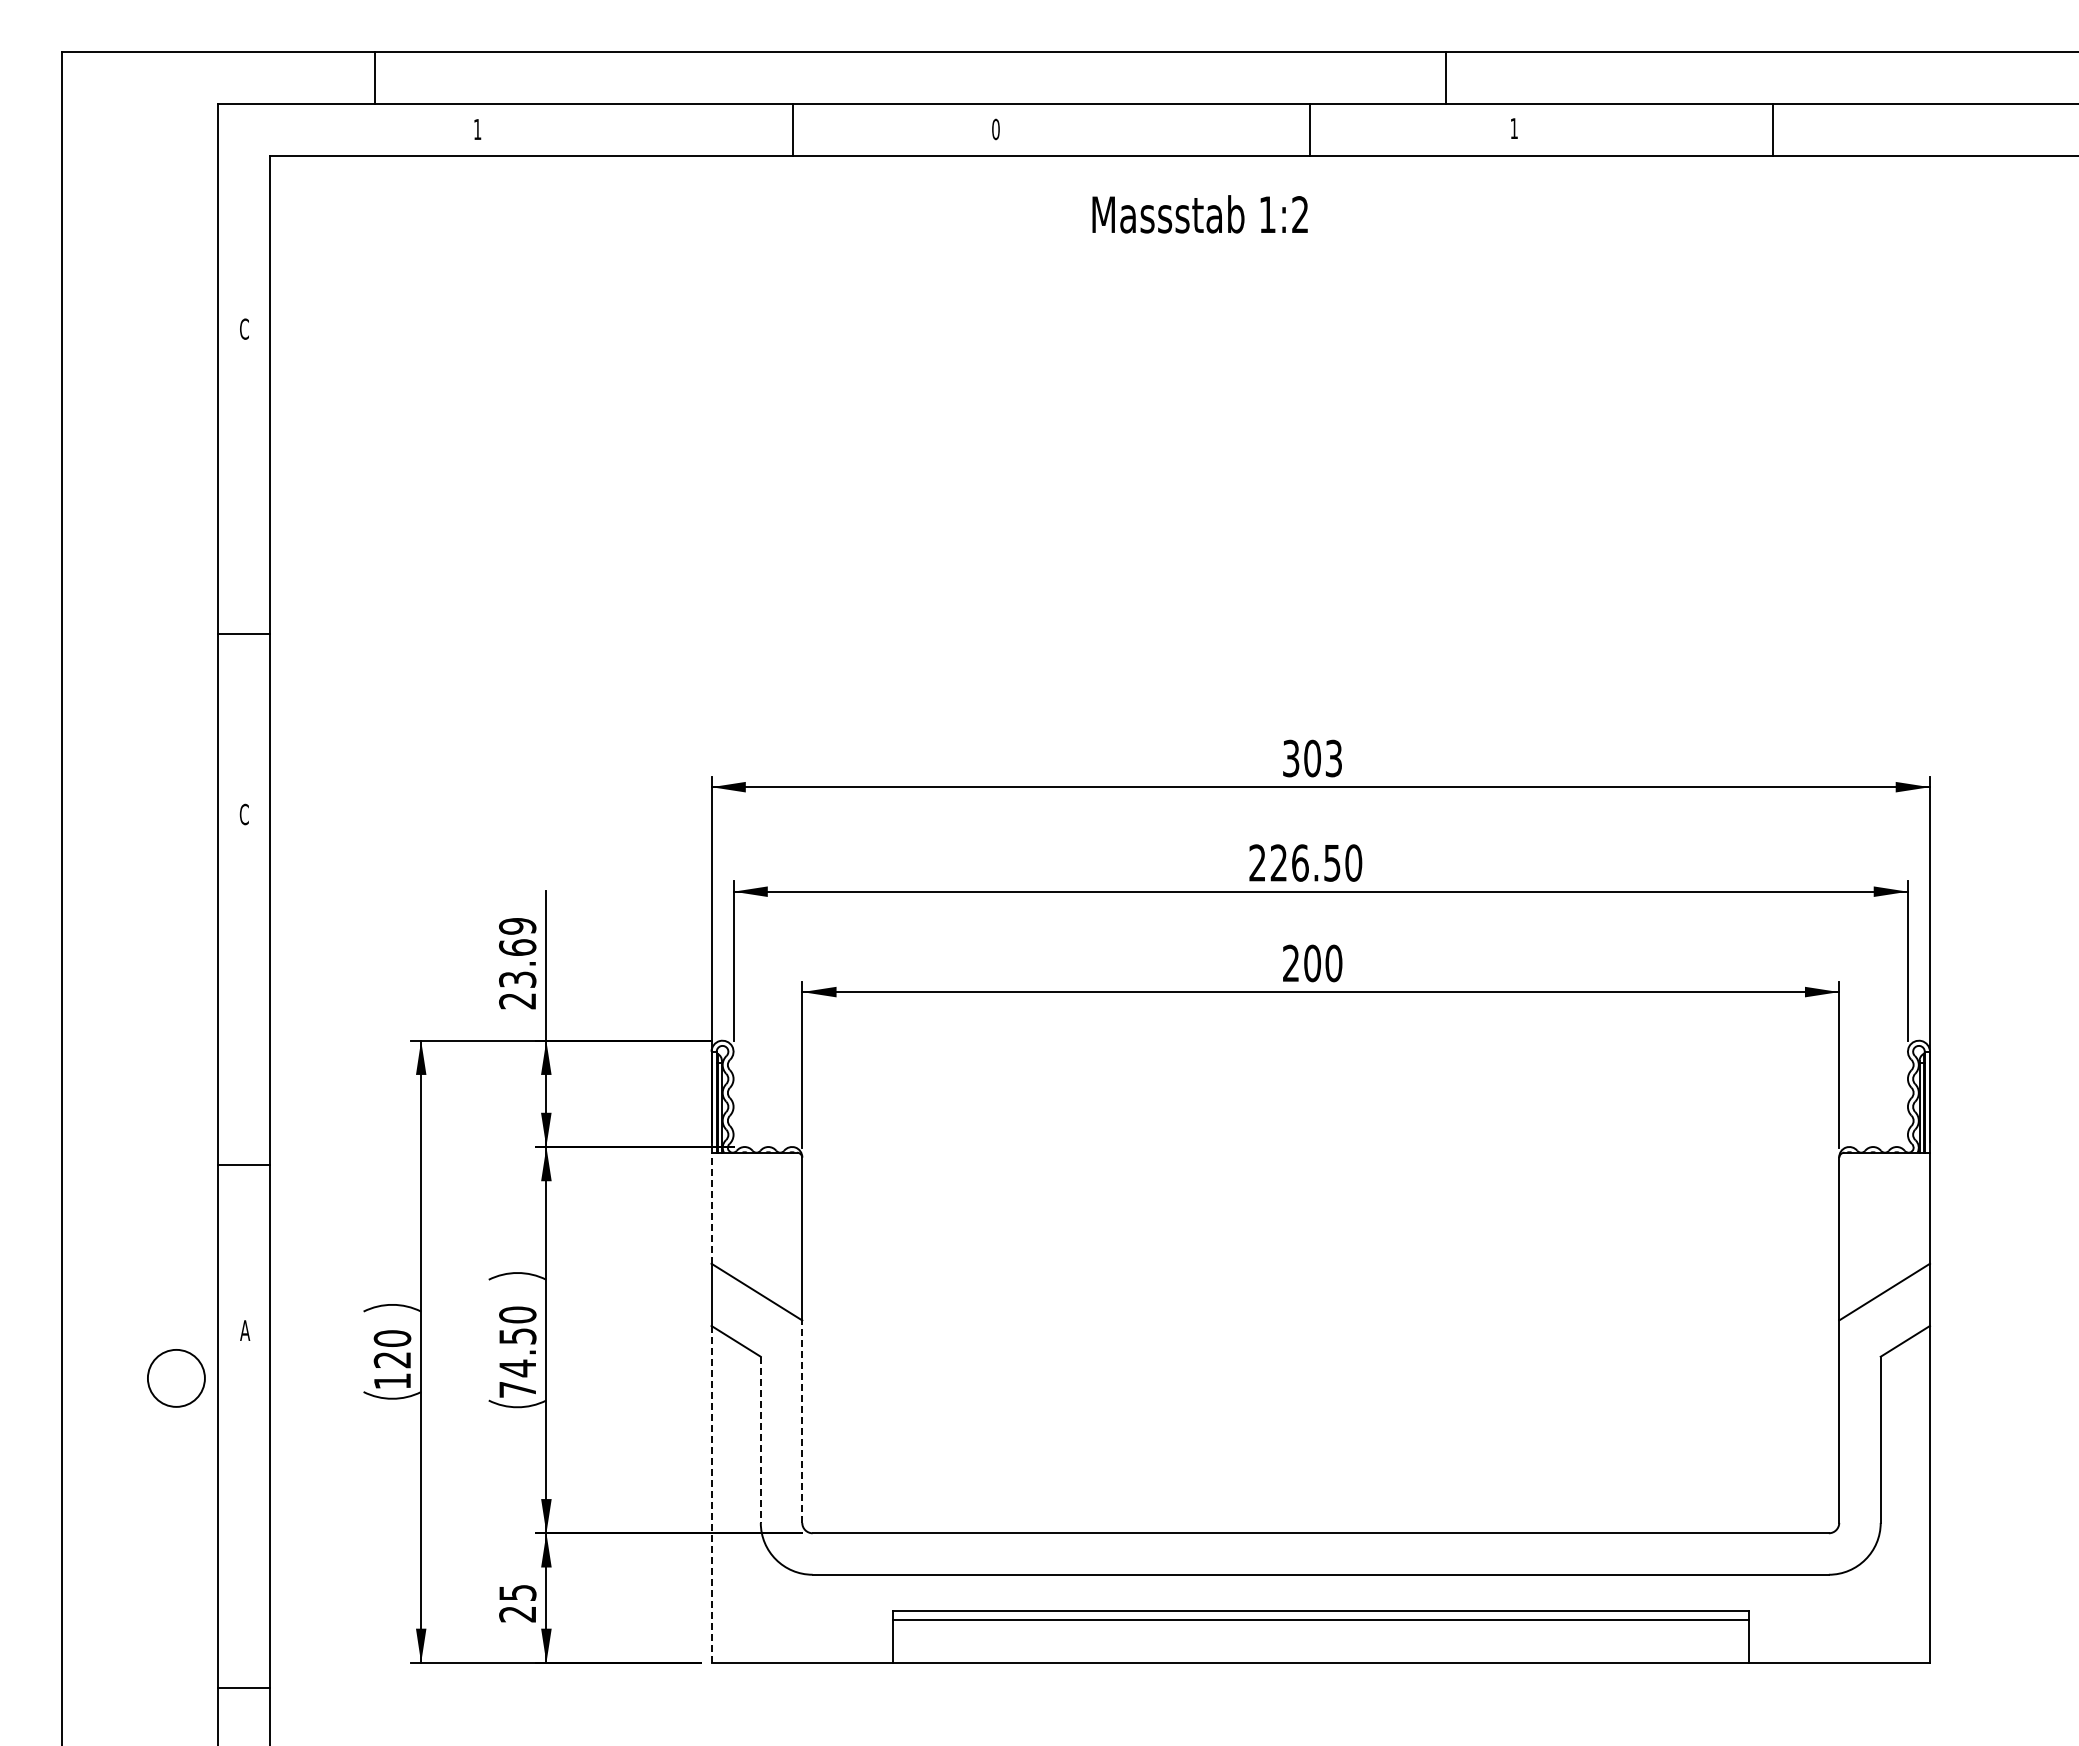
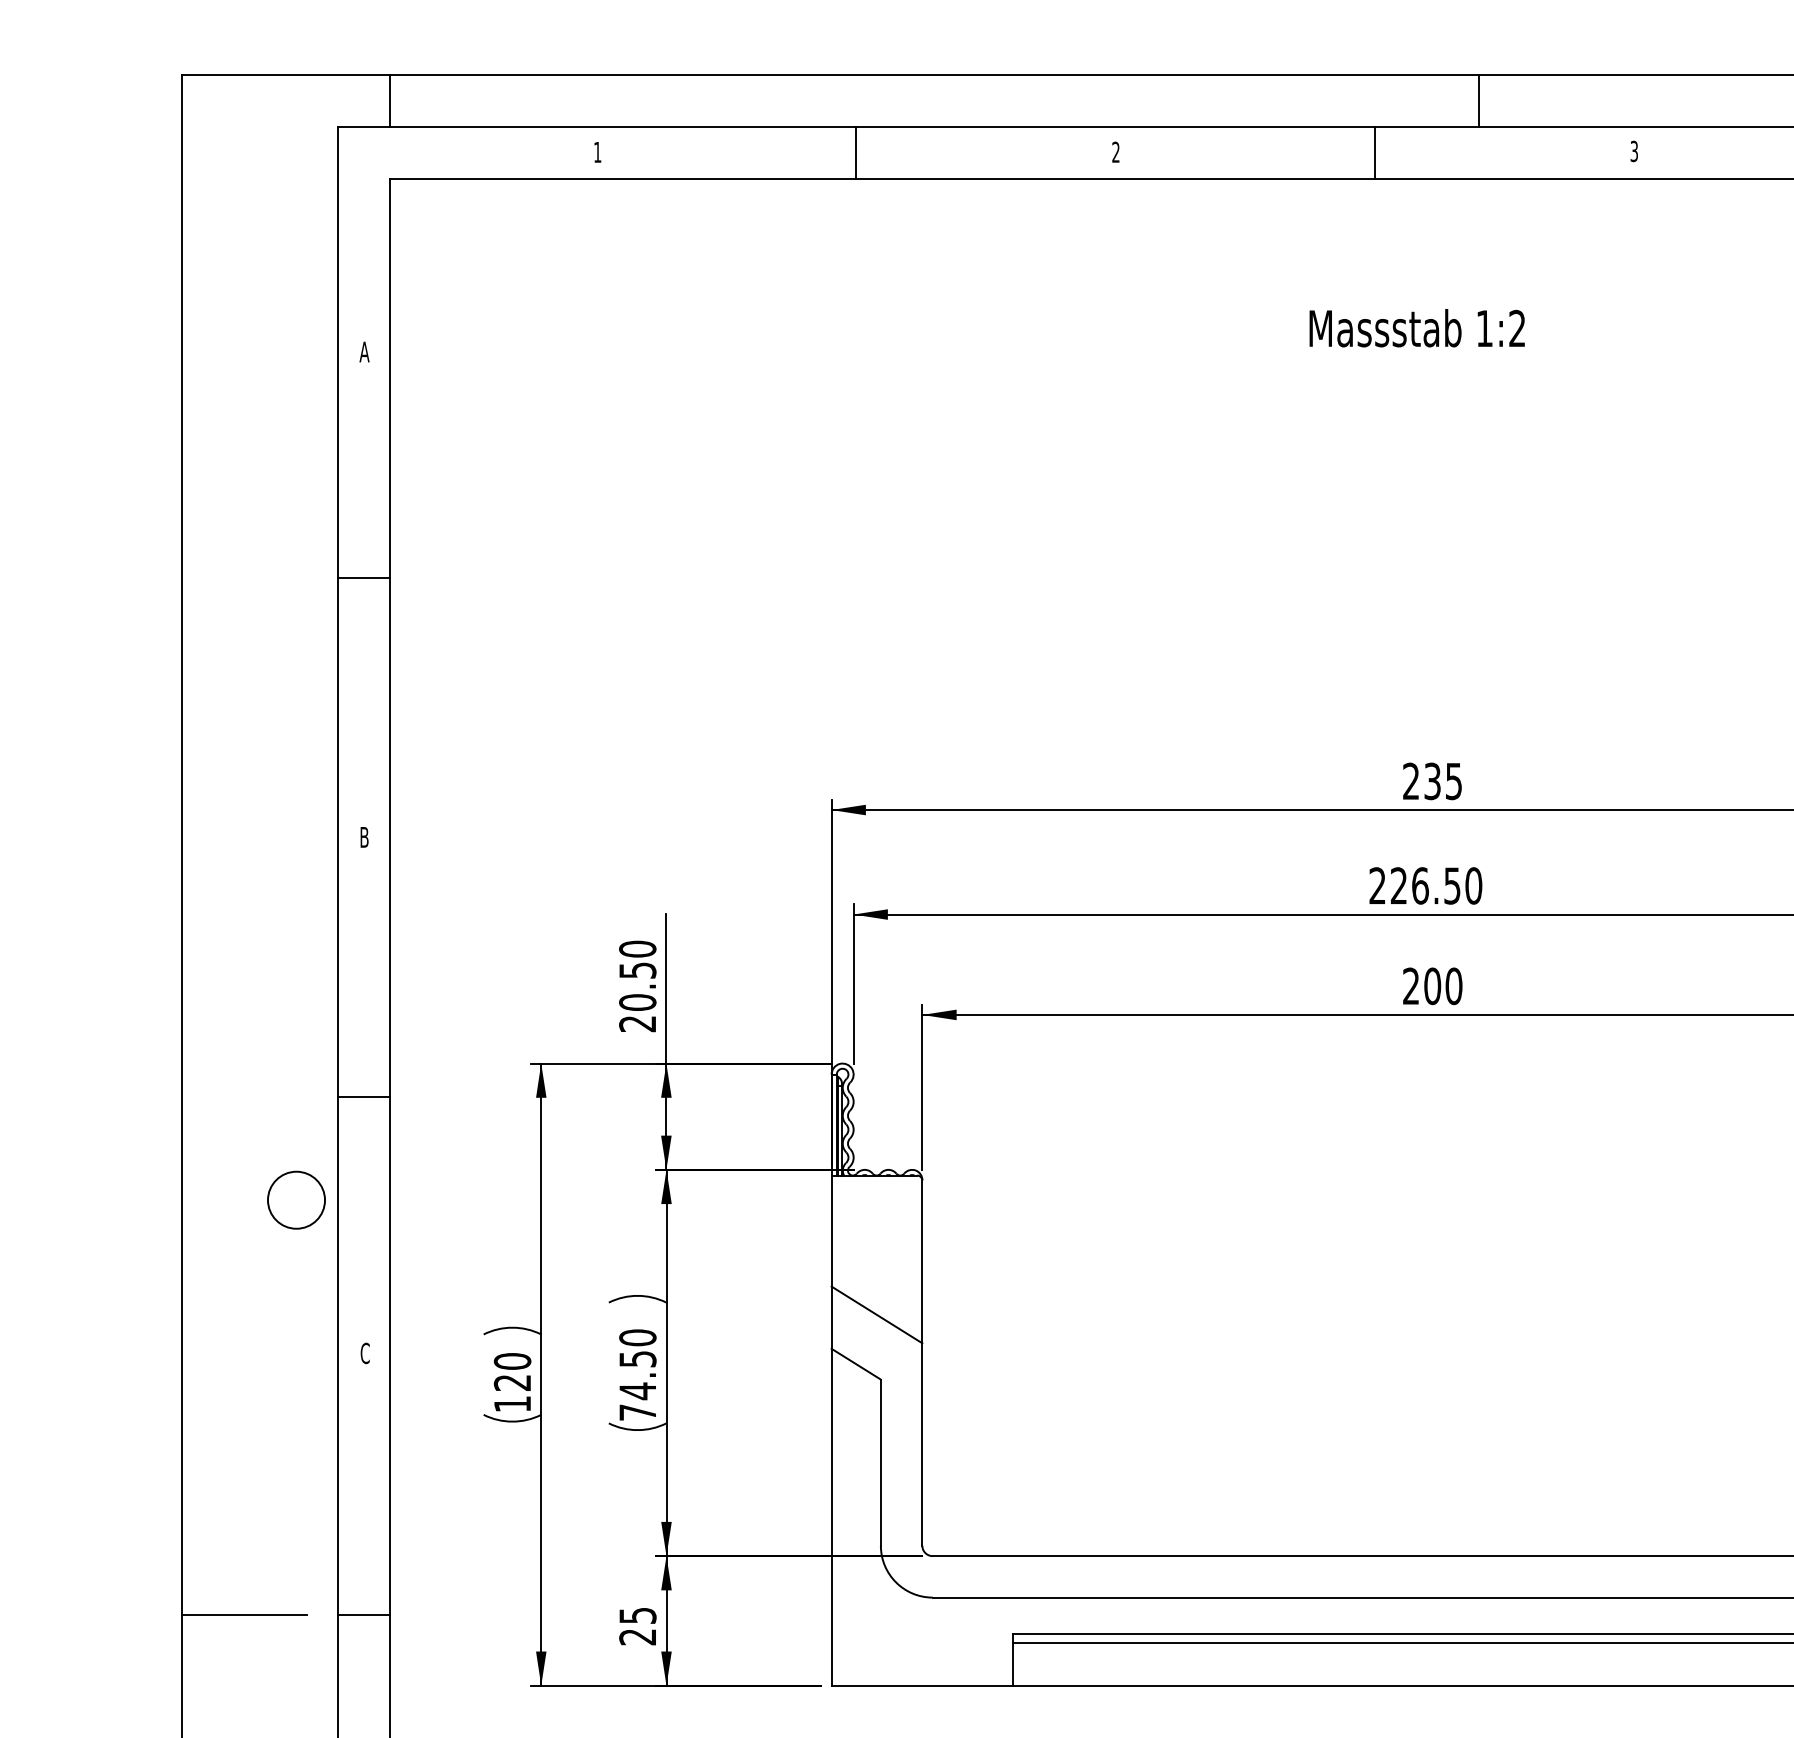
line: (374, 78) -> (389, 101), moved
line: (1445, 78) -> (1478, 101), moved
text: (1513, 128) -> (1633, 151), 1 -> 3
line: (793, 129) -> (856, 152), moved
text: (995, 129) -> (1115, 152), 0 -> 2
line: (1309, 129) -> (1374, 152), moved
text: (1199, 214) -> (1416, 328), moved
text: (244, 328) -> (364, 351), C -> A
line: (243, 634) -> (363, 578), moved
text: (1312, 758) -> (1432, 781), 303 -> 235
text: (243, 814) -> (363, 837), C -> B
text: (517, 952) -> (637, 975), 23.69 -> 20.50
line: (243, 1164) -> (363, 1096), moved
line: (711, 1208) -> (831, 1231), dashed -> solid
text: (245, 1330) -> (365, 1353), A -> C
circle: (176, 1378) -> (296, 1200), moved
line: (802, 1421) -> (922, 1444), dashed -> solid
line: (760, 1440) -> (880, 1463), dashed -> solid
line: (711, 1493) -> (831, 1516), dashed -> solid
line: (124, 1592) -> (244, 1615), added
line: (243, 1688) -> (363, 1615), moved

==

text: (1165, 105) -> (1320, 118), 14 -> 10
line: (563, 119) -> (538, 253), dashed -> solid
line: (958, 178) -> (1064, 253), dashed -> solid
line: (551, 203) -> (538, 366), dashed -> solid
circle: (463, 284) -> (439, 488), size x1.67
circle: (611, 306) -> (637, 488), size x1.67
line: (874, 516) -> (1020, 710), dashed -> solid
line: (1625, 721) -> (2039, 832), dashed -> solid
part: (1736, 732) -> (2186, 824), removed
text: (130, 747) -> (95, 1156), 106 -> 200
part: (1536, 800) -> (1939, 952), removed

--

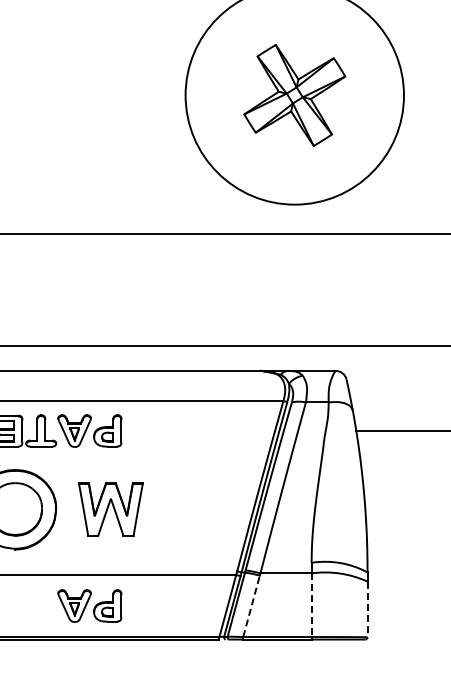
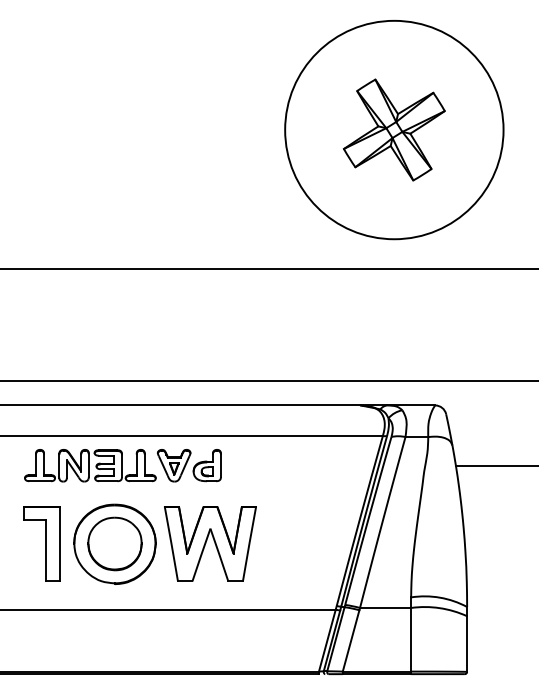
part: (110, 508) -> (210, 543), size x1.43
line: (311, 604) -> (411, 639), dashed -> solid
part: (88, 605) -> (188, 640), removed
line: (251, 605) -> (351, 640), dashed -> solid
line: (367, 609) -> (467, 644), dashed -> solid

- WHAT YOU SHOULD DO -
Return, word for word, the lines of the data above from the line with "text: (245, 1330) -> (365, 1353), A -> C" through the line with "line: (243, 1688) -> (363, 1615), moved", inclusive.

- SOLUTION TO THE PROBLEM -
text: (245, 1330) -> (365, 1353), A -> C
circle: (176, 1378) -> (296, 1200), moved
line: (802, 1421) -> (922, 1444), dashed -> solid
line: (760, 1440) -> (880, 1463), dashed -> solid
line: (711, 1493) -> (831, 1516), dashed -> solid
line: (124, 1592) -> (244, 1615), added
line: (243, 1688) -> (363, 1615), moved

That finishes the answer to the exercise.